Ein Jahr nach dem Sylt-Video hat die Wochenzeitung Zeit die damaligen Beteiligten erneut aufgesucht. Es wurde geklingelt, das Umfeld beobachtet, Wohnorte dokumentiert – obwohl die Justiz den Fall bereits abgeschlossen hatte. Neue Erkenntnisse liefert der Artikel kaum.
Im Mai 2024 sorgte ein Video von einer Gruppe junger Erwachsener auf Sylt für breite öffentliche Empörung. Sie sangen einen abgewandelten Liedtext zu dem bekannten 2000er-Partyhit „L’amour toujours“ von Gigi D’Agostino. Die Zeilen „Deutschland den Deutschen, Ausländer raus“ verbreiteten sich rasend schnell in sozialen Netzwerken.
Die Staatsanwaltschaft Flensburg nahm daraufhin Ermittlungen gegen vier Personen auf. Drei Verfahren wurden vor drei Wochen eingestellt, mit Verweis auf fehlende Belege für eine strafbare Volksverhetzung. Der Gesang, so die Einschätzung, bleibe eine „Meinungsäußerung“, gedeckt durch Artikel 5 des Grundgesetzes. Lediglich gegen den Mann mit der Armgeste wurde ein Strafbefehl wegen § 86a StGB erlassen. Er zahlte 2.500 Euro. Eine Vorstrafe liegt nicht vor.
Tatsächlich handelte es sich bei dem Lied um ein Internet-Meme, das bereits im Herbst 2023 im mecklenburg-vorpommerschen Bergholz kursierte. Auch dort filmten sich junge Männer mit der gleichen Parole, auch dort ermittelten Staatsanwaltschaften – mit gleichem Ergebnis: Einstellung der Verfahren.
Trotz des abgeschlossenen Verfahrens recherchierte die Zeit im Mai 2025 weiter. Der Artikel beschreibt Wohnorte, Beobachtungen an Haustüren, Reaktionen von Angehörigen. Ein Mann öffnet „in Boxershorts“ die Tür, er wirke „ein bisschen verschlafen“. Die Eltern eines anderen Mannes hätten „nicht einmal“ einen Brief entgegennehmen wollen, heißt es. Man sei zu dem Haus gefahren, in dem er heute wieder wohne.
Die Beteiligten werden telefonisch kontaktiert. „Ich würde Sie bitten, nicht mehr auf dieser Nummer anzurufen“, wird einer von ihnen zitiert. Die Betroffenen seien höflich, heißt es im Text. Niemand werde laut, niemand drohe.

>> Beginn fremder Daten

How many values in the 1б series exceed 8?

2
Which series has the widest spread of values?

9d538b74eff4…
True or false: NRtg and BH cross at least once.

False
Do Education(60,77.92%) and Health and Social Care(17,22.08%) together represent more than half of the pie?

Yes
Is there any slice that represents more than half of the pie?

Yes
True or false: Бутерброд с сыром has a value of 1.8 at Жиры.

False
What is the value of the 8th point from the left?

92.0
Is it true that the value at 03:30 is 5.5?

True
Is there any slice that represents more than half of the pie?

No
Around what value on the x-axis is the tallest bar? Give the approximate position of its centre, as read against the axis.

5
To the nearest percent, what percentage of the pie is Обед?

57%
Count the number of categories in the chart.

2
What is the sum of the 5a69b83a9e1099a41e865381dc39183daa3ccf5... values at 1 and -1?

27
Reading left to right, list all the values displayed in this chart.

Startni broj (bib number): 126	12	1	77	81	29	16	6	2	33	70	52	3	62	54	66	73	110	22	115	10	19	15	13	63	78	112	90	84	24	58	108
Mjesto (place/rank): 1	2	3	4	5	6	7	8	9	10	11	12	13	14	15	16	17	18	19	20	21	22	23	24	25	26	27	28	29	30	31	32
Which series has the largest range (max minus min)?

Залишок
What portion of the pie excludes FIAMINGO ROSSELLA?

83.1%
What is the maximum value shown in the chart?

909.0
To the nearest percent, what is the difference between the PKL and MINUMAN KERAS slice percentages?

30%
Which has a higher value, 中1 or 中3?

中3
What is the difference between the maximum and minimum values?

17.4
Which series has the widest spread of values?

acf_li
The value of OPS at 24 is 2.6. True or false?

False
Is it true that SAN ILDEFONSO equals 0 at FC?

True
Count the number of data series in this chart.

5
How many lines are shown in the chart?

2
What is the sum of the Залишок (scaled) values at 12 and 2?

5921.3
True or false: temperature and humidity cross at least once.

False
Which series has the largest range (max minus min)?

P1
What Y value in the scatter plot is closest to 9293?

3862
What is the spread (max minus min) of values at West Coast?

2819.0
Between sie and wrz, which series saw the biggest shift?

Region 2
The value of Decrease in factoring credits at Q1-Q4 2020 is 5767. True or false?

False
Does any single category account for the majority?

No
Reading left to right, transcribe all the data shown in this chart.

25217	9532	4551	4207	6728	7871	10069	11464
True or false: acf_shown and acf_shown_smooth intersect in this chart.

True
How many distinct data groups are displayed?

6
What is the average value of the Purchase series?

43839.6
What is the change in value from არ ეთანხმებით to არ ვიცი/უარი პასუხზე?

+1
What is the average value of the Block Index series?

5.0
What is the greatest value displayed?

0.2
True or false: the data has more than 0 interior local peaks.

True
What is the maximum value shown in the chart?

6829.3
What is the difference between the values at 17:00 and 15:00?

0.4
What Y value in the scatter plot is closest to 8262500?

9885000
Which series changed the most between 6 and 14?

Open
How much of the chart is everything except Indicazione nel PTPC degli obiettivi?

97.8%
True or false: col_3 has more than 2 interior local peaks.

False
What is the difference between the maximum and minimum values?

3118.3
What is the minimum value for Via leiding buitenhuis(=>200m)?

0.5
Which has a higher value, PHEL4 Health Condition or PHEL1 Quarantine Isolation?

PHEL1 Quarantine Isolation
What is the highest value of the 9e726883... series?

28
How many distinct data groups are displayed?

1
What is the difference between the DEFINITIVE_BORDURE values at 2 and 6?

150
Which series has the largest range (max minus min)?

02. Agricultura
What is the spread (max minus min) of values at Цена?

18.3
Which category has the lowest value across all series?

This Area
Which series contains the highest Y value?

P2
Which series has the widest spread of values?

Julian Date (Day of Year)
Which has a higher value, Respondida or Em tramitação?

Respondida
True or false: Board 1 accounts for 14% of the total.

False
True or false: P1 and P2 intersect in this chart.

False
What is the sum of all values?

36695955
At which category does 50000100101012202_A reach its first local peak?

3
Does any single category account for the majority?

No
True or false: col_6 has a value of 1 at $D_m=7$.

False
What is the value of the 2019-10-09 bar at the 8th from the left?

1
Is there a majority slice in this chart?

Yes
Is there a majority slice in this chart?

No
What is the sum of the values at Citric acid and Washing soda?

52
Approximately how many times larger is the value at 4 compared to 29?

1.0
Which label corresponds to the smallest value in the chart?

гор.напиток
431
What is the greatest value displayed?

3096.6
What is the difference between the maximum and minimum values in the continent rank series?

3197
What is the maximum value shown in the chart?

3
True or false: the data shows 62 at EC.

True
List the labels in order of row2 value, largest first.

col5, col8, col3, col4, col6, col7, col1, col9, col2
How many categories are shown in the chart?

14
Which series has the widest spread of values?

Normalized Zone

Die Reporterin beschreibt die Umgebung der Häuser, übermalte Graffiti („Sylter Nazi-Schwein“), fein gestutzter Rasen im Garten und Mini-Cabrio vor der Tür.
Die Redaktion zeichnet detailliert nach, wer heute wo lebt, wie sichtbar die Personen im Internet noch sind, was gelöscht wurde – und was es kostet, digital zu verschwinden. Viele der Beteiligten hätten ihre Social-Media-Profile gelöscht. Auch Google-Treffer seien kaum noch auffindbar.
Der Berliner Medienanwalt Norman Buse, der einen der Betroffenen vertritt, spricht von „massiven Anfeindungen“. Er beschreibt das Vorgehen gegen seine Mandanten als Doxing – also die gezielte Veröffentlichung privater Daten mit Schädigungsabsicht. In einzelnen Fällen laufen noch Verfahren gegen Medien – auch gegen die Zeit selbst. Einige waren am Geschehen gar nicht aktiv beteiligt, standen lediglich im Hintergrund des Videos – und wurden dennoch identifiziert und öffentlich benannt.
Die porträtierten Personen haben, wie auch der Zeit-Bericht festhält, bereits erhebliche Konsequenzen erfahren: Arbeitsplatzverluste, Exmatrikulationsverfahren, digitale Anfeindungen. Der neue Artikel liefert keine neuen inhaltlichen Befunde. „Verschwinden zu können, ist auch ein Privileg“, lautet seine einzige Erkenntnis.